Parce que j'ai beaucoup apprécié, il y a peu de temps,
le cercle de famille, j'ai complété ma découverte de l'univers d'
André Maurois avec
Climats, présenté comme son plus célèbre et plus représentatif roman. La magie du style, dont tous les ingrédients sont idéalement dosés, a une fois encore opéré : un français pur, classique sans être ampoulé ni étouffe-chrétien ; un vocabulaire riche sans être pédant ; des descriptions minutieuses et pourtant légères, qui font naître des images réalistes, colorées, justes, de la campagne ou de la ville, ou des dîners et salons où il faut être vus. La langue d'
André Maurois frôle la perfection et ce n'est pas tout. Une fois encore, l'auteur désosse avec son scalpel littéraire l'envers du décor hypocrite de la bourgeoisie au début du XXème siècle, et il n'y va pas de main morte.
Sous son microscope, il place Philippe Marcenat, archétype du rejeton élevé sous la mère : enfance privilégiée dans une famille provinciale ultra-conservatrice, études conventionnelles – avec nombreuses expériences sexuelles recommandées pour parfaire l'éducation des fils de familles - avant de sagement reprendre l'entreprise familiale, puis de devenir père d'un héritier qui perpétuera l'immuable tradition. le grain de sable dans son destin tout tracé s'appelle Odile. Il aime follement cette femme-enfant sotte, fantasque mais belle – l'essentiel -, l'épouse malgré l'avis défavorable de ses géniteurs. Premier mariage, premier échec. Il rencontre ensuite Isabelle, qu'il aime bien sans passion, elle est grosse, moche, gauche et fait tout ce qu'elle peut pour rendre son mari heureux, n'hésitant pas à le jeter dans les bras d'amantes chez qui il cherche l'image à jamais perdue d'Odile. Deuxième mariage, deuxième échec.
André Maurois possède un don pour décrire les affres de la jalousie.
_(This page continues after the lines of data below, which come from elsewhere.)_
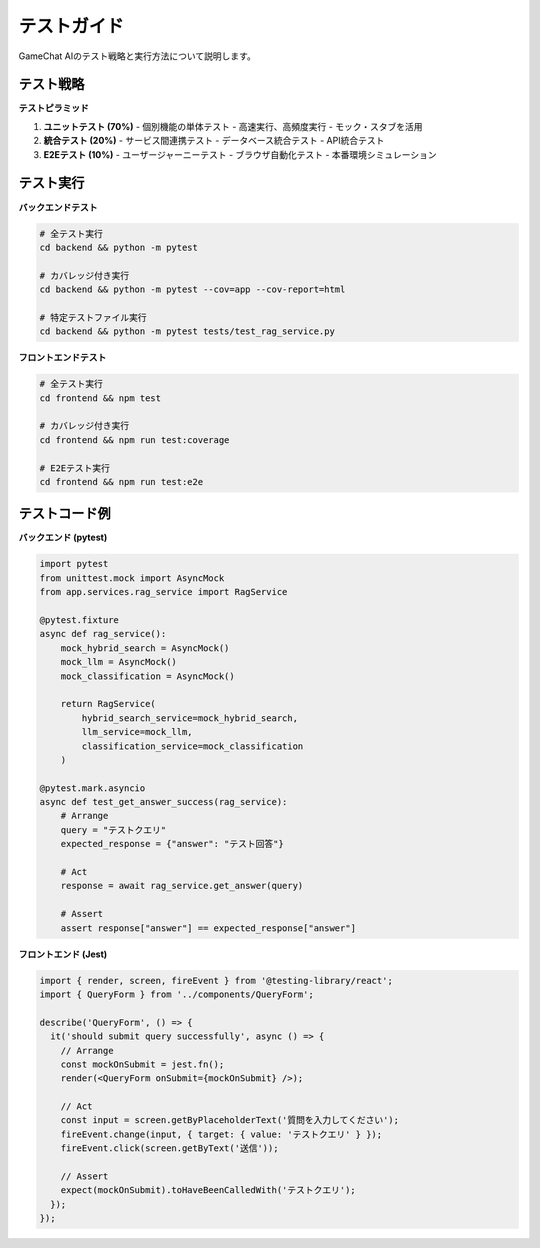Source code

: テストガイド
============

GameChat AIのテスト戦略と実行方法について説明します。

テスト戦略
----------

**テストピラミッド**

1. **ユニットテスト (70%)**
   - 個別機能の単体テスト
   - 高速実行、高頻度実行
   - モック・スタブを活用

2. **統合テスト (20%)**
   - サービス間連携テスト
   - データベース統合テスト
   - API統合テスト

3. **E2Eテスト (10%)**
   - ユーザージャーニーテスト
   - ブラウザ自動化テスト
   - 本番環境シミュレーション

テスト実行
----------

**バックエンドテスト**

.. code-block:: bash

   # 全テスト実行
   cd backend && python -m pytest
   
   # カバレッジ付き実行
   cd backend && python -m pytest --cov=app --cov-report=html
   
   # 特定テストファイル実行
   cd backend && python -m pytest tests/test_rag_service.py

**フロントエンドテスト**

.. code-block:: bash

   # 全テスト実行
   cd frontend && npm test
   
   # カバレッジ付き実行
   cd frontend && npm run test:coverage
   
   # E2Eテスト実行
   cd frontend && npm run test:e2e

テストコード例
--------------

**バックエンド (pytest)**

.. code-block:: python

   import pytest
   from unittest.mock import AsyncMock
   from app.services.rag_service import RagService
   
   @pytest.fixture
   async def rag_service():
       mock_hybrid_search = AsyncMock()
       mock_llm = AsyncMock()
       mock_classification = AsyncMock()
       
       return RagService(
           hybrid_search_service=mock_hybrid_search,
           llm_service=mock_llm,
           classification_service=mock_classification
       )
   
   @pytest.mark.asyncio
   async def test_get_answer_success(rag_service):
       # Arrange
       query = "テストクエリ"
       expected_response = {"answer": "テスト回答"}
       
       # Act
       response = await rag_service.get_answer(query)
       
       # Assert
       assert response["answer"] == expected_response["answer"]

**フロントエンド (Jest)**

.. code-block:: typescript

   import { render, screen, fireEvent } from '@testing-library/react';
   import { QueryForm } from '../components/QueryForm';
   
   describe('QueryForm', () => {
     it('should submit query successfully', async () => {
       // Arrange
       const mockOnSubmit = jest.fn();
       render(<QueryForm onSubmit={mockOnSubmit} />);
       
       // Act
       const input = screen.getByPlaceholderText('質問を入力してください');
       fireEvent.change(input, { target: { value: 'テストクエリ' } });
       fireEvent.click(screen.getByText('送信'));
       
       // Assert
       expect(mockOnSubmit).toHaveBeenCalledWith('テストクエリ');
     });
   });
Rarement, j'ai lu une étude aussi puissante et poussée sur les tourments endurés par ses victimes, qui confondent souffrance et amour.
Il faut éviter, à mon avis, de lire un roman ancien avec les yeux du présent, car bien évidemment, le statut des femmes apparaît dans
Climats très choquant : elles sont dressées pour satisfaire tous les appétits de leurs hommes, faire la potiche dans les réceptions, et surtout faciliter leurs écarts adultérins. En contrepartie de leur compréhension et soumission au nom des convenances, elles peuvent aussi courir le guilledou. Bref, tout le monde se trompe en évoquant des souffrances sentimentales imaginaires.
Climats est le reflet quasi-sociologique d'une classe sociale, la bourgeoisie, au début du XXème siècle qu'
André Maurois attaque au vitriol ; jamais il ne cautionne explicitement la vie futile, imposée aux femmes, à l'ombre de l'ego boursouflé de leurs maris. Il raconte, il décrit, il analyse. A méditer.